# Spikes (blowfly maggots) and terribilis



## Arklier (Mar 1, 2004)

I bought a little cup of bait maggots to feed to my adult terribilis after the pet store was closed (they're too big to eat fruit flies anymore) and I wasn't able to get crickets. For anyone that's curious and has thought about doing the same, the frogs just inhaled them. Might be too big for anything but terribilis or bicolor, but since they're sold at many places that carry fishing stuff, they might be good for a treat or in a pinch.


----------



## Ed (Sep 19, 2004)

keep an eye on them... it has been reported in the literature that some maggots (like those of blow fly) will pass through undigested and/or injure the animal (see the Completely Illustrated Atlas of Reptiles and Amphibians for the Terrarium for one reference). 
However this is probably not a problem not an issue as the maggots you purchased should actually be house fly maggots. 

Ed


----------



## Arklier (Mar 1, 2004)

There isn't a species name on the cup, but I would guess that it's probably Calliphora vicina, (common name is bluebottle fly, which is a species of blowfly) since that's what the majority of bait maggots are. I have fed them to leopard geckos and a bearded dragon in the past with no trouble, but if you're curious I'll watch their stools for a few days.


----------



## Ed (Sep 19, 2004)

typically the commonly available maggot is Musca domestica, the common housefly.. 

Ed


----------



## Dancing frogs (Feb 20, 2004)

You can also raise them up into flies for a really interesting feeder.
My day geckos used to go bananas for the flies buzzing round the tank.
Surprizingly good (not sure why it should surprize me) at catching them they were...
I fed the maggots a mixture of dog food and instant buttermilk (it is said they need some cholesterol), put some damp wood shavings in, and wait for them to pupate and then hatch.
For easy feeding, pop the container of flies in the fridge for a minute or two.


----------



## Arklier (Mar 1, 2004)

Now I'm curious. I accidentally left the cup out overnight and some of the maggots pupated. I may let them finish metamorphosis to see what they turn into. Should be easy to tell the difference between bluebottles and regular houseflies.
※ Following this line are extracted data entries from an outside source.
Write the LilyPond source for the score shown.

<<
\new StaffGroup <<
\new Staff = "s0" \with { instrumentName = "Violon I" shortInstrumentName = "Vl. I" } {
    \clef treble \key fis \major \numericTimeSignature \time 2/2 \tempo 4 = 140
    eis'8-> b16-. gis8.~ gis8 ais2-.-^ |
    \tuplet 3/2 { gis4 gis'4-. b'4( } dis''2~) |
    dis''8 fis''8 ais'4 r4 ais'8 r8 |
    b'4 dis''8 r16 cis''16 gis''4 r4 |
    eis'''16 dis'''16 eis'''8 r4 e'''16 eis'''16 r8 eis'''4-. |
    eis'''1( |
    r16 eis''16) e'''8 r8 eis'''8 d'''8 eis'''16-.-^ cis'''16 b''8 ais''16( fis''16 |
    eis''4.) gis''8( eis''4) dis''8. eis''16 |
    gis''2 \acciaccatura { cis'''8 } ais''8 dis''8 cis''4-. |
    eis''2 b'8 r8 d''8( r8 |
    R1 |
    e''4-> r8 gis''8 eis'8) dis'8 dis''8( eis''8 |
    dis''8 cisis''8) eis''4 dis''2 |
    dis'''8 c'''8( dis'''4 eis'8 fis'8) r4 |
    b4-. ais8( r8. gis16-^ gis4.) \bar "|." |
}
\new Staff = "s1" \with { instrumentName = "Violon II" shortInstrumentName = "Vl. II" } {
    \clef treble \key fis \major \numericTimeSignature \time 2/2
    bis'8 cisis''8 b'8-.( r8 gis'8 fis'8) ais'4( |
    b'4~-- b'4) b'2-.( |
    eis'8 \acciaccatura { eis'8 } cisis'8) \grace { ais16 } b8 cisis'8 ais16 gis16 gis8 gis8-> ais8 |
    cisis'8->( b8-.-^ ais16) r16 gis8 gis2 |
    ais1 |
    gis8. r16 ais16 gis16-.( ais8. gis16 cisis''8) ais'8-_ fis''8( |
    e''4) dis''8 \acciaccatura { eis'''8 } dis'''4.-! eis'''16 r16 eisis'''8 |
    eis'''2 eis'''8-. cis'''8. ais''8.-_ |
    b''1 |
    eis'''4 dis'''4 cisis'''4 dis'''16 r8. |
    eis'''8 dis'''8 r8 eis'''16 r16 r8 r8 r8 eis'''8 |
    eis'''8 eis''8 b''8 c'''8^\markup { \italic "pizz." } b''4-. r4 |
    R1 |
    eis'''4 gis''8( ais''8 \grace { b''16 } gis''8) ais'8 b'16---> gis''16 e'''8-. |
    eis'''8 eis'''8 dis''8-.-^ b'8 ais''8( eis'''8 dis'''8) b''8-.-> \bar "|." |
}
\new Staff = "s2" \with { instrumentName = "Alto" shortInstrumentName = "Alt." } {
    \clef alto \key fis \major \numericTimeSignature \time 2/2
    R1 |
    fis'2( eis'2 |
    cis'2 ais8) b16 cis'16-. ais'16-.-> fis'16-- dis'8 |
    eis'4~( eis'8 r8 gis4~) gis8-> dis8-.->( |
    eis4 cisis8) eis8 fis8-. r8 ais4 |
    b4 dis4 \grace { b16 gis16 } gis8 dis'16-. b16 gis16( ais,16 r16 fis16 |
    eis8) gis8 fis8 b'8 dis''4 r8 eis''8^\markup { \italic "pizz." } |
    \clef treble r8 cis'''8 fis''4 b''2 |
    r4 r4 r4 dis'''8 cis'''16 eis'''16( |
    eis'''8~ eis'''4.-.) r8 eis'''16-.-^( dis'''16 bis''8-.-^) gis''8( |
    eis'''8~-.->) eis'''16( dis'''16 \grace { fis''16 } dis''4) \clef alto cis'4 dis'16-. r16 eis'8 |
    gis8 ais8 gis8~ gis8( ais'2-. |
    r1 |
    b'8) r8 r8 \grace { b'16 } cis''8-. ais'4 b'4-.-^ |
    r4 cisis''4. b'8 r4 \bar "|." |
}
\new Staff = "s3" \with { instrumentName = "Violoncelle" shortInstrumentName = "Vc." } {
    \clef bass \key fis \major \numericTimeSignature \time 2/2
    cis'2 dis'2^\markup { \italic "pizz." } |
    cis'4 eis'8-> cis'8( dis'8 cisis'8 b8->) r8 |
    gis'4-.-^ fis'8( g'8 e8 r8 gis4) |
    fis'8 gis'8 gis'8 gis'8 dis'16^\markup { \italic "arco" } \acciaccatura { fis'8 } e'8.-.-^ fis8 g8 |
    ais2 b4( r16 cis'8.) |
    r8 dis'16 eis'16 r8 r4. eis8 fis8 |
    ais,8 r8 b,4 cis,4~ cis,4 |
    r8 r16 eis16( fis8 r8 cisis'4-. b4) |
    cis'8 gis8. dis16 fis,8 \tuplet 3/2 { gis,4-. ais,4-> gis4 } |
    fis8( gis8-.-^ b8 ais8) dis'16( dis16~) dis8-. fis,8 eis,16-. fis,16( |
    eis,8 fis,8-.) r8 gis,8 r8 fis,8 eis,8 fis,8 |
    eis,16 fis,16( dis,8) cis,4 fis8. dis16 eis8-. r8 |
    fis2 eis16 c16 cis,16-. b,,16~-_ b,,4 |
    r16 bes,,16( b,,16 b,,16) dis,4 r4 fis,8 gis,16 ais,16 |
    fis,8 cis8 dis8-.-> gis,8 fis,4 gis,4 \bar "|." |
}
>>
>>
The terribilis haven't shown any side effects other than wanting to eat even more of them.


----------



## KeroKero (Jun 13, 2004)

If they pupate into houseflies, it's even more fun to watch terribilis and bicolor go after them! much like watching them chase wax moths... not good for top opening tanks tho until they eat them all... I've hatched the houseflies out for small geckos and small tree frogs as well.


----------